You first recorded the song on Tramp On Your Street, with Eddy. You must think of him every time you sing it. [Released in 1993 on the Los Angeles-based rock/ alternative label Zoo Entertainment, Tramp was the first of a handful of albums Billy Joe and his son recorded under the band name Shaver, giving equal billing to Billy Joe’s singing and songwriting and Eddy’s blistering guitar work.]
Me and Eddy wrote “Live Forever” back in 1989. And today’s his birthday. He’s not with us anymore, but that is the beginning of forever: when they pass.
Some people think that when life leaves the body, the soul stays with the people they love.
[Laughs] I can’t get rid of him! He stays with me all the time. We were more like brothers than father and son, the way we knew each other and understood each other. I never had to guess where he was going when he was playing: I just knew. We were everywhere together, and now that he’s gone … I’m doing a few things I used to get on to him about. When he’d take his pajamas off, he’d just stomp ’em down into the floor, kinda mash ’em down. Now I’m doing it. [Laughs]
But the people we love, I truly believe we absorb them when they pass.
The good things and the lightness of them will melt into you … Absolutely.
Losing loved ones is something we all have to come to terms with. But the fact that Eddy, your wife and his mother, and your own mother all died so soon one after the other must have been …
I got left by everybody! The dog died even. I can’t imagine why I’m the one left. Cause I’m so hardheaded? I’m pretty strong. I don’t know. But I’m here.
Have you always thought of yourself as hardheaded?
I think (people in the business) thought I was a joke. Or maybe I was a joke…Idon’t know. I was my own worst enemy; I stepped on everybody’s toes. So maybe that’s part of it. Tramp On Your Street was kind of a stepchild ’cause it was so different … But it’s catching on now, finally.
You may be hardheaded, but not hard-hearted. Did it get to you much back before things started to catch on for you?
When you’re really good, it bothers you — you get your heart broke! But it seems like I’m getting everything I didn’t get back then. I feel good about everything now. I’ve actually settled in a spot I really, really like. My writing’s always been good, and I know that. And I know some of the songs on this album are going to be recorded, some of the others will be discovered. But I also enjoy getting up there and singing them myself. I sometimes listen to the old records and I think I sing a little better than I used to. But (listening to them) makes it a little easier to remember, to know where I was going when I wrote those songs. In some ways, it’s like a time capsule. You put it on, and the record takes you back.
You’ve led a life.
Well, you live. You do that, that’s what you do.
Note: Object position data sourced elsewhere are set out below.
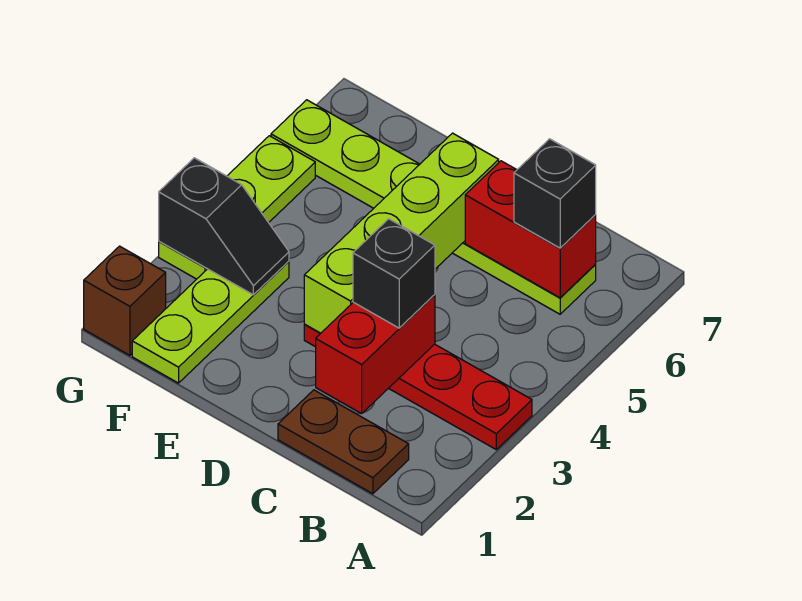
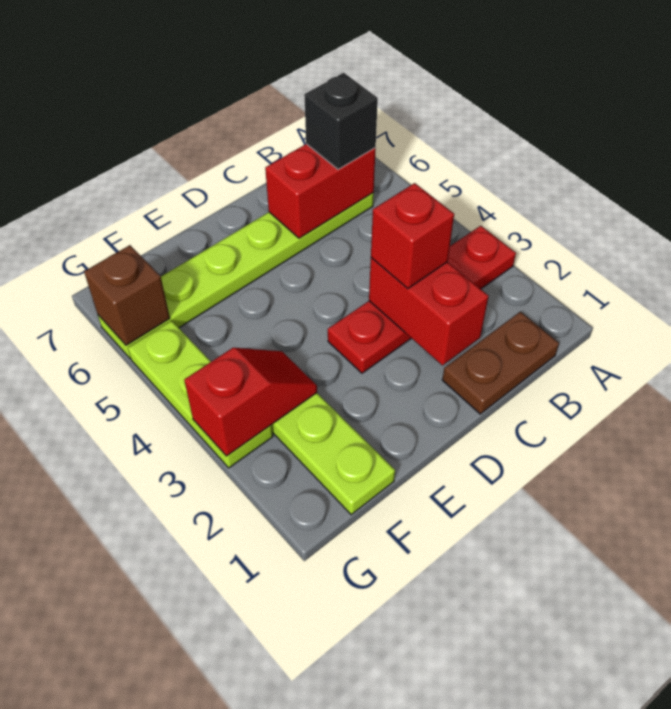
black 1x1 brick [353,219,435,328] -> red 1x1 brick [371,183,454,289]
lime 1x4 brick [304,133,499,333] -> none
black 1x2 slope [159,158,289,295] -> red 1x2 slope [184,348,317,456]
brown 1x1 brick [84,246,166,355] -> brown 1x1 brick moved to [84,245,170,345]

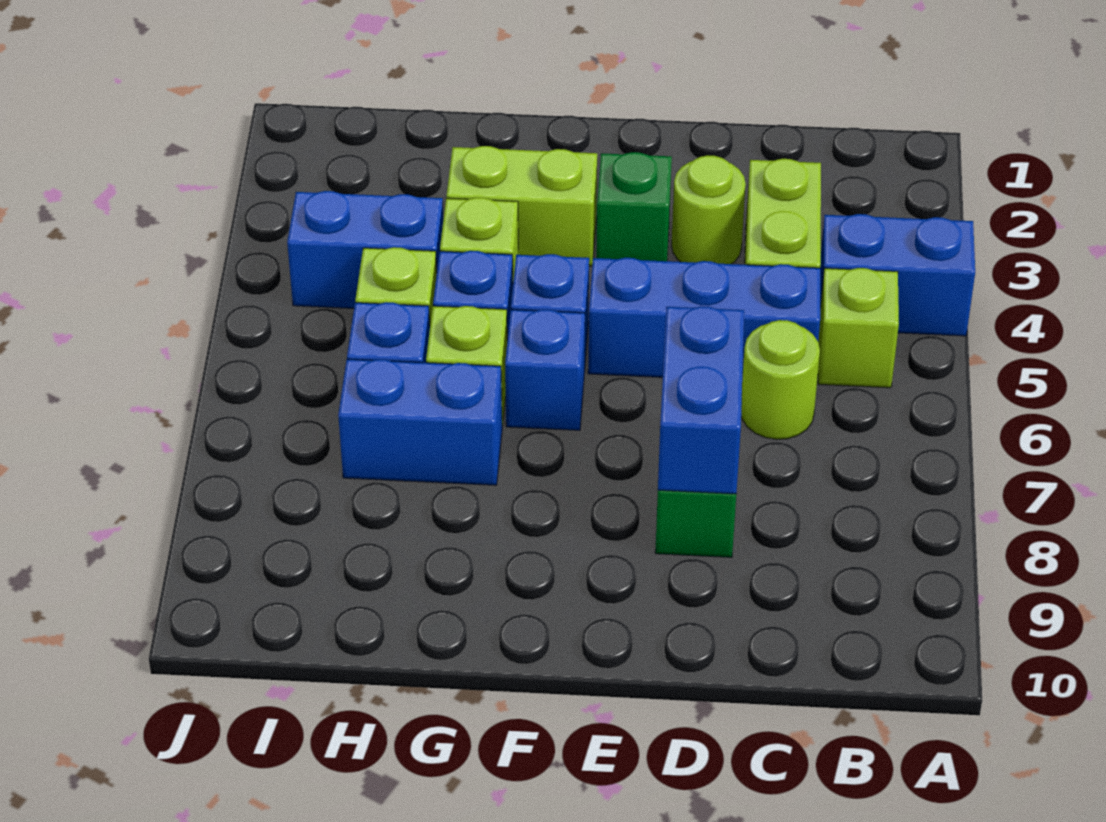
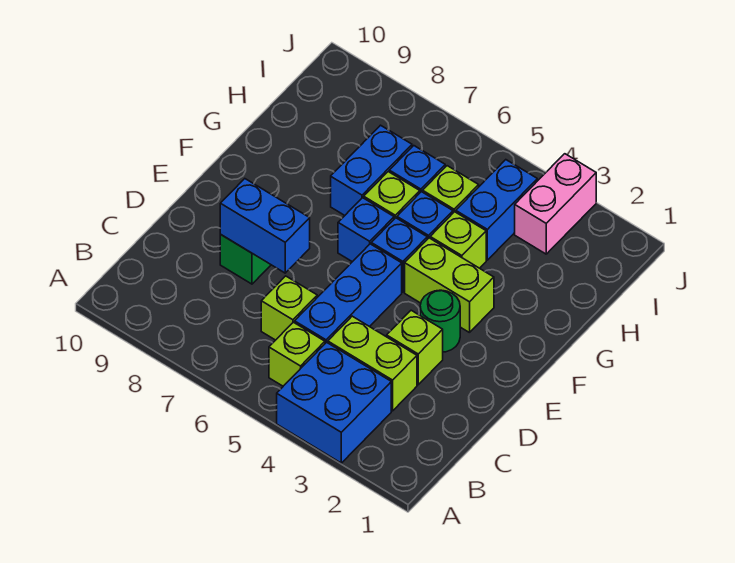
blue 1x2 brick [820,214,975,336] -> blue 2x2 brick [277,342,391,463]
lime 1x1 round brick [741,320,820,439] -> lime 1x1 brick [261,276,317,340]
lime 1x1 round brick [672,155,746,264] -> lime 1x1 brick [387,310,443,385]
green 1x1 brick [596,152,672,261] -> green 1x1 round brick [420,290,460,352]
lime 1x2 brick [446,146,597,266] -> lime 1x2 brick turned to [405,238,494,333]
none -> pink 1x2 brick [515,154,596,254]

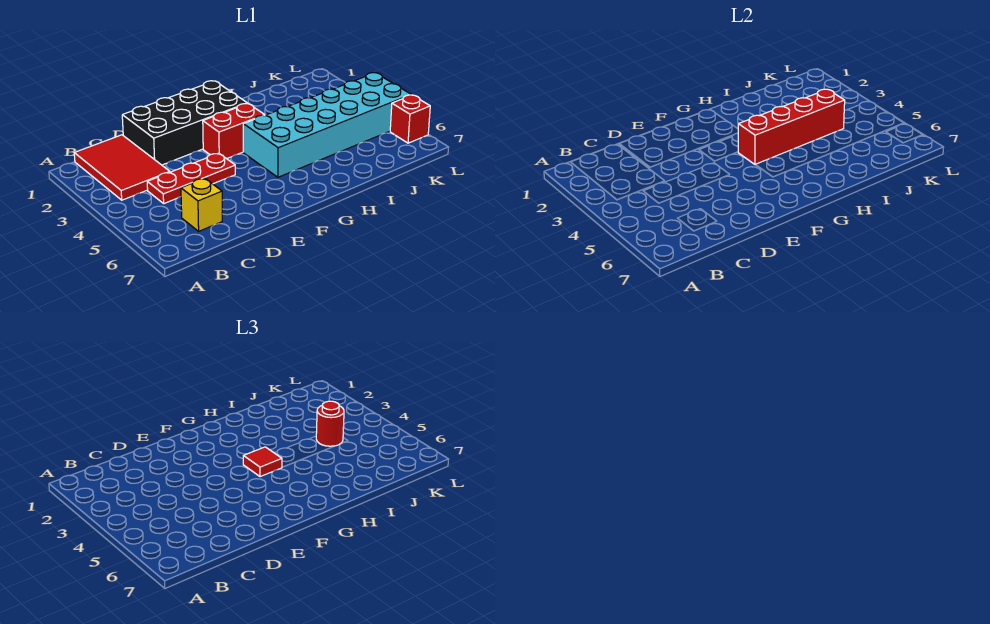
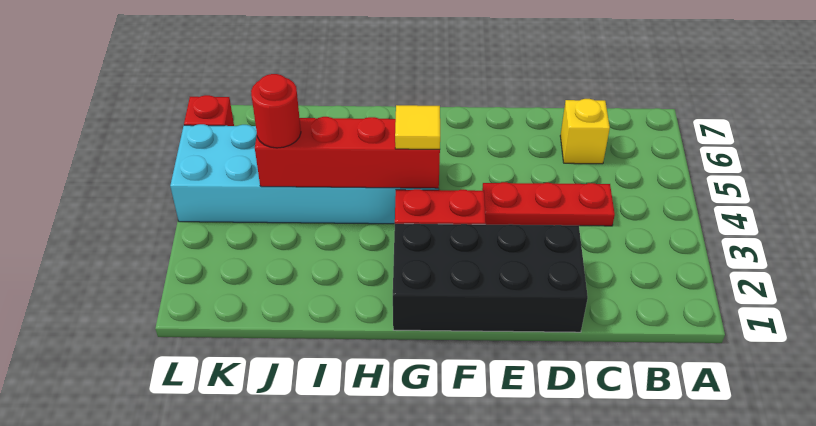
red 2x3 tile [74,135,170,200] -> none
red 1x1 tile [243,447,282,477] -> yellow 1x1 tile [395,105,440,149]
And you’ve made some pretty amazing friends along the way. A lot of them are on this record, too. Willie recorded his own version of “Hard to Be an Outlaw” on his new album, but he’s also singing it with you on yours.
When we were making this record, everybody was coming around. We love and respect each other so much, and we had so much fun together! I’m thinking about moving back there to Nashville ’cause so many of my friends are there. All the folks on my record: Shawn (Camp), Jedd (Hughes), Gary, Ray … And it seems like most of my friends here in Texas are goin’ on.
But you’re still here. And you still sound pretty strong.
Ahhh, hon, I’m 75, you know. I still have a young man’s brain and lots of young man’s ideas, but I don’t always know if the old locomotive can keep up. I’m gonna keep goin’, though. I’m gonna keep goin’.